--- Aim of the exercise ---
Beginning with the line that holds "Калорийность, Хлеб пшеничный (обед): 85 -> 70", write out the remaining lines of the material exactly, the last line included.

--- Task input ---

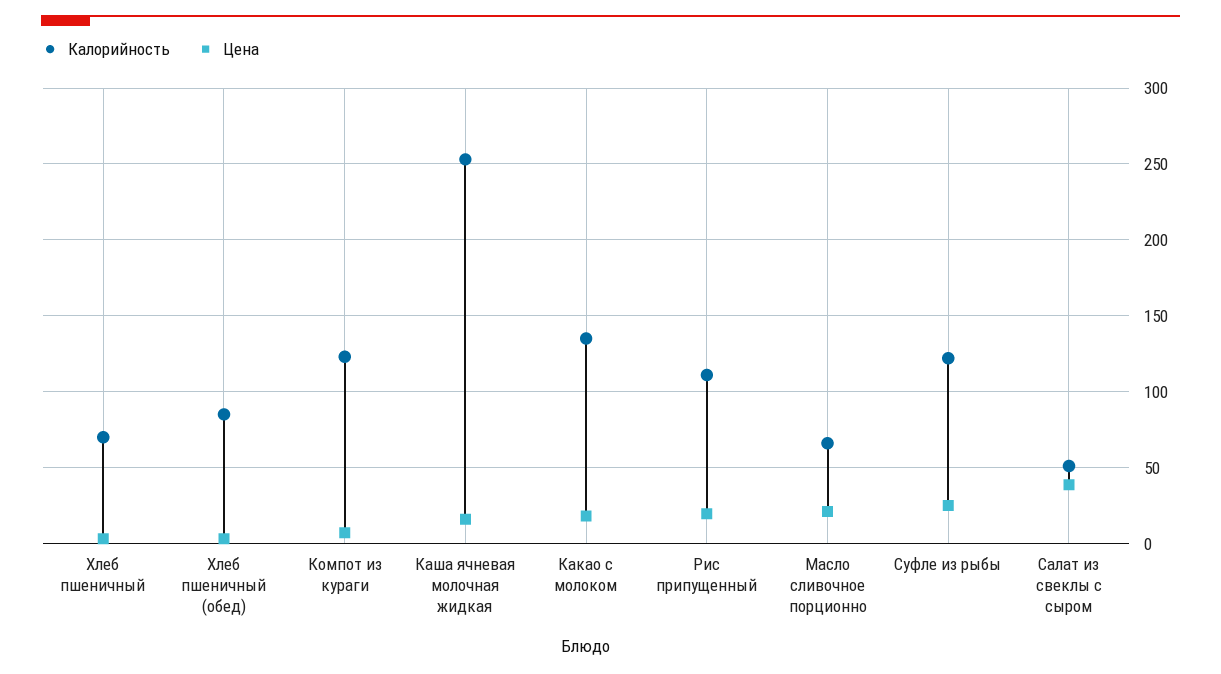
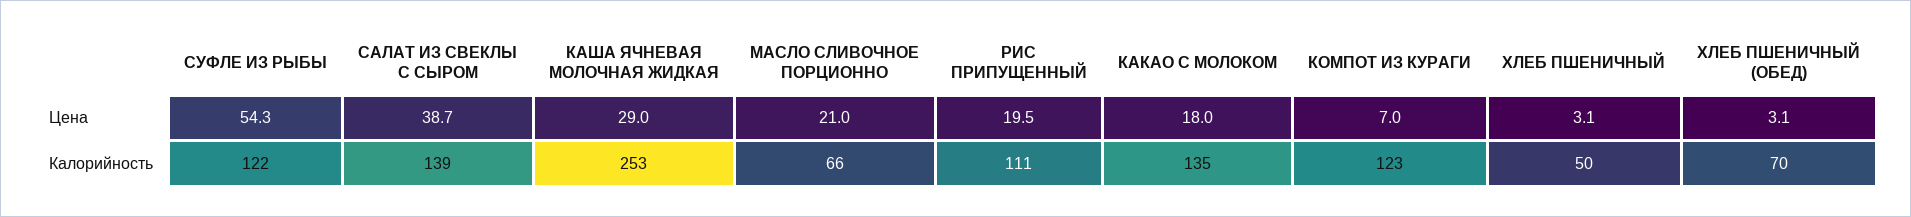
Калорийность, Хлеб пшеничный: 70 -> 50
Калорийность, Хлеб пшеничный (обед): 85 -> 70
Цена, Каша ячневая молочная жидкая: 15 -> 29
Цена, Суфле из рыбы: 25 -> 54.3
Калорийность, Салат из свеклы с сыром: 50 -> 139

--- Solution below ---
Калорийность, Хлеб пшеничный (обед): 85 -> 70
Цена, Каша ячневая молочная жидкая: 15 -> 29
Цена, Суфле из рыбы: 25 -> 54.3
Калорийность, Салат из свеклы с сыром: 50 -> 139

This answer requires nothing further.